In order to preserve a continuity of treatment, some notice must be taken of this enquiry here, though, as in the case of the last argument, any thorough discussion of the subject is impossible at the present stage. For one thing, it would involve too much employment of mathematics, or at any rate of mathematical conceptions, to be suitable for the general plan of this treatise: I have accordingly devoted a special chapter to the consideration of it.

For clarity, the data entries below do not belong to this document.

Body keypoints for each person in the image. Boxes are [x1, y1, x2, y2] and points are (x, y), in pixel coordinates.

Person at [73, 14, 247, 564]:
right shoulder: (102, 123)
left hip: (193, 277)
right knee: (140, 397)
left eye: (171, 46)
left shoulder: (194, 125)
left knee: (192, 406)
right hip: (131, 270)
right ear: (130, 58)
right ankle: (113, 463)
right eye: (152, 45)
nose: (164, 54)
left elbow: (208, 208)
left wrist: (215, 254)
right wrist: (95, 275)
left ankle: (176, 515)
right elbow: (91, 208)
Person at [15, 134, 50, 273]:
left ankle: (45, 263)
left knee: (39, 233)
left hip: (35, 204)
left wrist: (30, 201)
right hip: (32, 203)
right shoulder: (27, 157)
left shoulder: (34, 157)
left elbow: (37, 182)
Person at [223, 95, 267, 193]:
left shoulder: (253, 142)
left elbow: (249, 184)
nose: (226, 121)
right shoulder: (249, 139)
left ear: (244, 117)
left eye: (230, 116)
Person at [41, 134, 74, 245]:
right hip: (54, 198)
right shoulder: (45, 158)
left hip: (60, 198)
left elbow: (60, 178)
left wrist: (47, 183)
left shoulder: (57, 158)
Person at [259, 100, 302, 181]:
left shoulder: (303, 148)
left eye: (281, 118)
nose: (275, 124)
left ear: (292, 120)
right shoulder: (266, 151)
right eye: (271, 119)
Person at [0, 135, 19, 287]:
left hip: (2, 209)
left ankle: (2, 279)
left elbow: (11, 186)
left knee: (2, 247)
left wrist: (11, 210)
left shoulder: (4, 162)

The main reason, however, against discussing this argument here, is, that to do so would involve the anticipation of a totally different side of the science of Probability from that hitherto treated of. This must be especially insisted upon, as the neglect of it involves much confusion and some error. During these earlier chapters we have been entirely occupied with laying what may be called the physical foundations of Probability. We have done nothing else than establish, in one way or another, the existence of certain groups or arrangements of things which are found to present themselves in nature; we have endeavoured to explain how they come to pass, and we have illustrated their principal characteristics. But these are merely the foundations of Inference, we have not yet said a word upon the logical processes which are to be erected upon these foundations. We have not therefore entered yet upon the logic of chance.